People have grown accustomed to understanding themselves as the foreground against nature’s backdrop. Migration inverts this convention. Interspersed shots of American landscape (the video roughly describes an east-west cross-country journey) show evidence of human activity: trains and barges advance; oil derricks peck the ground; electricity hums. But like the presence of animals concealed behind rocks and vegetation, human existence in these scenes is ghostly.

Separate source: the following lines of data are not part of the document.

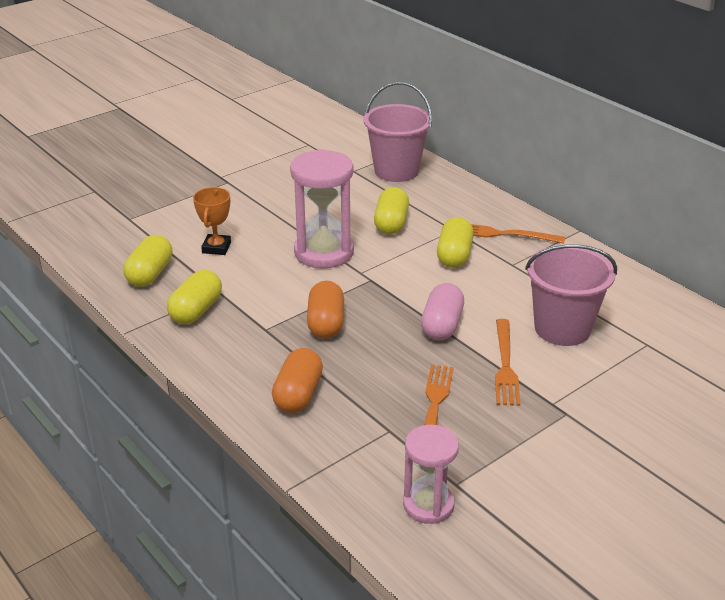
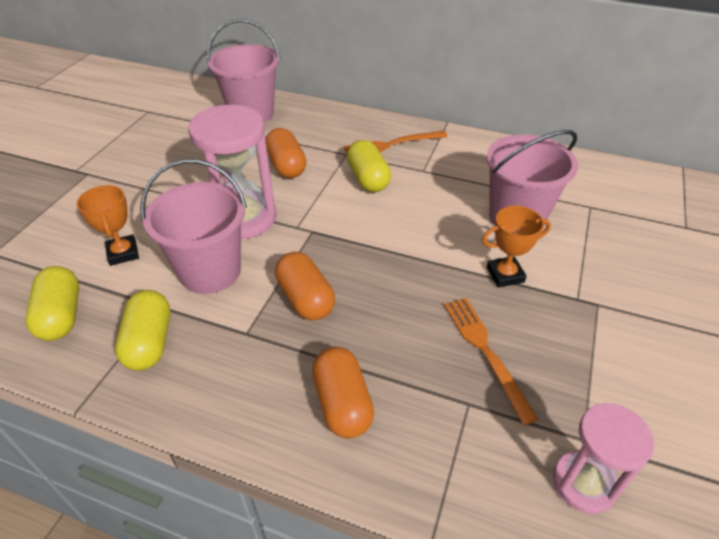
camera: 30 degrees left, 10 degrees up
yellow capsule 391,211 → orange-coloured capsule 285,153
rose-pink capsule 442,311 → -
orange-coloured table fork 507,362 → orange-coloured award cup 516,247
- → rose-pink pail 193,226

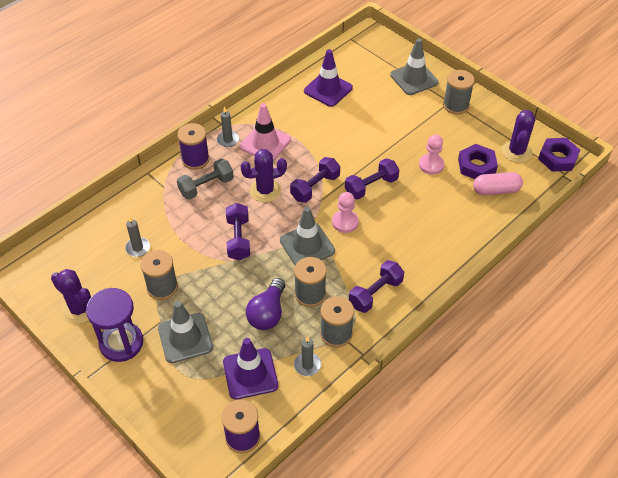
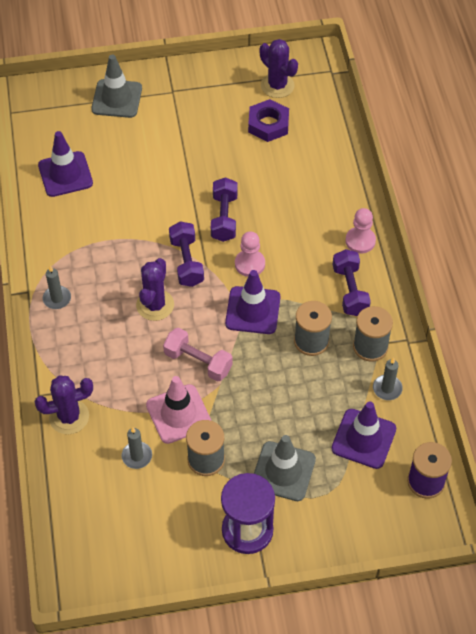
camera: 55 degrees left, 5 degrees up
gray spool 459,92 → -
rose-pink traffic cone 265,132 → rose-pink traffic cone 178,410, moved
royal purple spool 193,146 → -
rose-pink game pawn 431,154 → rose-pink game pawn 360,230, moved
royal purple hex nut 559,155 → -
gray free weight 205,178 → -
rose-pink capsule 498,183 → -
royal purple free weight 238,231 → rose-pink free weight 198,355
gray traffic cone 307,236 → royal purple traffic cone 252,302
royal purple cactus 71,296 → royal purple cactus 63,404, moved
royal purple bulb 265,304 → -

Lonesome, spectral beauty has long characterized Aitken’s work. The famous still from electric earth (2000) of a solitary red shopping cart in an empty parking lot beneath a brooding sky stands to become an iconic turn-of-the-millennium image, reflecting apocalyptic hysteria and twilight. His methods of transmission maximize the numinous tone. A film or video is already spectral, but, like Bill Viola, Aitken doesn’t just make videos; he makes immersive, monumental viewing experiences that approximate communications from the beyond. Like sleepwalkers, projected in giant scale on the outer walls of MoMA in 2007, flickering over the upturned faces of passersby like a divine vision, migration aims to hold viewers in thrall. But with Aitken, the portentous tone is cut with absurdity, irony, and self-aware wit: migration, for instance, has a horse watching grainy footage of running wild horses on the motel TV. No sooner do we pity him than we remember it’s all just a setup; we’re caught red-handed, projecting human anxieties onto another creature’s mind. In another scene, a full moon dissolves with comic conspicuity into a globe light bulb. Aitken isn’t taking an easy jab at the failure of human design to live up to nature—for all the comparisons between manmade and natural realms in his work, aesthetic judgment is never the issue. On the contrary, he elevates everything in frame to the same plane of mirage-like beauty, from the texture of fox fur to a low-lit parking lot to the acid aqua surface of a swimming pool.
Human consciousness, and its intersection with the exterior world, is Aitken’s great obsession. The pathos that seeps from his work comes less from despair over what we have wrought on ourselves and on our planet than from a kind of dissonance between how we are compelled to view the physical world, as a place that reflects and somehow listens to us, and probable reality. In the final scene of migration, owl feathers and feathers from a torn-open pillow mingle in black space—a reminder that the dichotomy between the natural and manmade, on which so much art of recent decades relies, is a made-up distinction, since from an ecological perspective there is no difference, no actual separation between foreground and background, no “environment.” “The ‘environment’ is nothing but the phenotypical expression of DNA code,” as ecological theorist Timothy Morton has put it: “A beaver’s DNA doesn’t stop at the end of its whiskers, but at the end of its dam.” Which is also to say that, though we like to believe that we have conquered wild frontiers, we have only been building habitat, carrying out our program like beavers and foxes. In this light, the frontier mentality on which the West was built seems rather ironic. Migration touches subtly and intelligently on such ironies, and its very title contains another: there’s no clear direction to migrate anymore now that the east and west have both been colonized; there is only repetition, back and forth—a restless situation that echoes the state of affairs in contemporary art.